## [EXTRACTED TEXT]

= Beginning of Section =

Smith was on Alabama’s radar after his sophomore year at Francis Howell High in Saint Charles, Mo., getting high praise from legendary Crimson Tide coach Nick Saban before failing to show his ability after his junior year due to a hand injury that sidelined him from participating in camps.

Now, Smith has become a force at Northern Illinois, leading the nation tackles for loss (28.5) while second in sacks (14).

The 6-foot-1, 230-pound lineman has become the Mid-American Conference’s most dominant defensive player since Khalil Mack of Buffalo back in 2013. Mack was the NFL Defensive Player of the Year last season with the Raiders.

And, while Northern Illinois — which ranks No. 18 in total defense (328 yards) — has made several trips to Ford Field this decade to play for the MAC championship, this will be Smith’s first time.

“Personally, it’s my first time and the first time for a lot of other guys since we’re such a young team so we really never experienced Detroit, but for the juniors and seniors who have been there, they know a lot about it and say it’s a great atmosphere, a lot of fun so we’re looking forward to it,” Smith said. “It’s going to be an awesome Christmas gift and I’m excited to get there.”

More: Strong finish powers QB Jones, Duke to Quick Lane Bowl

So, how did a player who took a redshirt in 2015, then made just 15 tackles while playing in a backup role last season become such an impact player?

“It comes down to how bad you want it and how much preparation you want to put into it,”Smith said. “For me it was all about learning the whole defense really, knowing what my guy next to me is going to be doing and knowing what the linebackers are going to be doing, too.

“It all comes down to preparation on my part, but then again I had a lot of great influences, played behind some really good football players like Ladell Fleming, Perez Ford and Austin Smaha, guys that just taught me the ropes a little bit on this position and I just took in what they knew and kind of implemented it on what I know on how to play football and it’s worked out well.”

It’s worked out well for Smith and Northern Illinois, but not so much for opponents, especially teams like Western Michigan when Smith picked up a fumble and scored on a 58-yard TD return in a 35-31 comeback win over the Broncos.

In Northern Illinois’ early season 21-17 win at Nebraska, Smith was a one-man wrecking crew. He finished with 31/2 tackles for loss, including two sacks while breaking up a pass.

“I would say my instinctiveness is one of my biggest strengths because I always somehow find myself near the ball, I’m not trying to be cocky or anything, I’m just always near it,” Smith said. “I’m in the frontline of the trenches, so I guess it’s going to be there quite often. I have a knack for the ball and I try to figure out what they’re going to run and how they’re going to run it.”

= End of Section =

## [COLLECTED DATA]
= Beginning of Section =

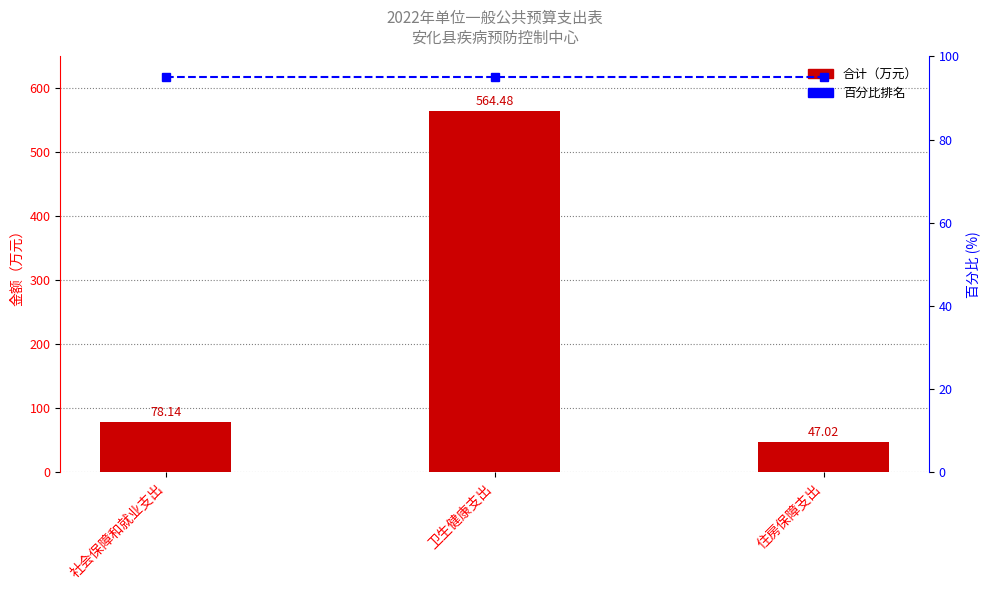

The value of 百分比排名 at 住房保障支出 is 95.0. True or false?

True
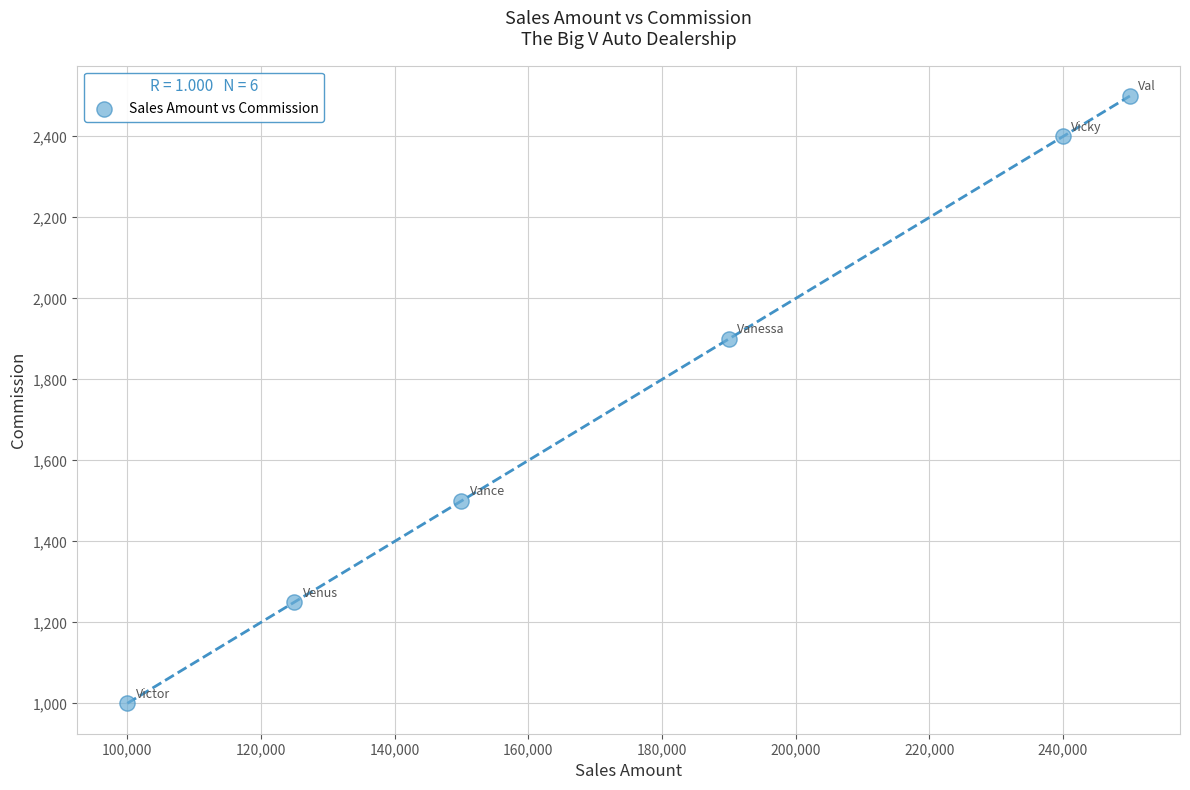

What is the range of X values (max minus min)?

150000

= End of Section =

## [QUESTIONS]
1. In the article on Smith's season at Northern Illinois, render this sentence in Spanish: "Mack was the NFL Defensive Player of the Year last season with the Raiders."
2. Write the next few sentences of the article on Smith's season at Northern Illinois, starting right after its final quoted remark.
The data plays no role in this exercise.

## [ANSWERS TO THE TASKS]
1. Mack fue el Jugador Defensivo del Año de la NFL la temporada pasada con los Raiders.

2.
“I was 6-foot-1 and 230 pounds coming into the season and I had to make an adjustment to it of course, I put on good weight,” Smith said. “It’s been a great experience for me. I have to give a lot of credit to my coaches. Coach (defensive line coach Brett) Diersen was always trying to find new things, making me interested in more things, trying to figure out what is the best way I can play.

“I’ve just had a great support system. We run a 4-3 and we have kind of a hybrid linebacker position and that’s what I am as a rusher and it’s just worked out well.”

Smith was a standout running back coming out of high school, playing just one game his entire prep career on defense, a game in which he came up with 20-plus tackles and getting an offer from Northern Illinois.

“I went there as a running back, but I played one game on defense my entire career, and I had like 22 tackles, like five for loss and that was against a real good high school team, Elder, Ohio, and that’s when I got my first initial offer from NIU,” Smith said.

“Austin Peay was the only other school that offered me. Indiana was close and I was getting other looks, but broke my hand at one of the NIKE combines and it was during the spring. I had to have pins put in my hand and that ruined my opportunity to go to all the big camps, Alabama, Tennessee, Arkansas, Texas and Oklahoma.

“When I visited Alabama for my junior day, I was only one of 10 to meet Coach Saban and talk about my future. They said I reminded them of Vinnie Sunseri who played there. I thought that was cool, and they said, ‘You’re going to come out to ’Bama camp and you’re going to be on the squad we look at very hard,’ and that maybe I’d get a scholarship, but I never had a chance to compete in that camp because of that broken hand.”

Still, everything worked out well for Smith.

“I really wanted to go to NIU from the beginning because they were the first one who stuck their hand out at me and said, ‘Let’s go,’” Smith said. “I didn’t really like the flirting crap the other schools were doing. I knew whatever school offered me I’d give it everything I had and be 100 percent in.”

And, Smith felt like a running back when he returned the fumble for a TD against Western.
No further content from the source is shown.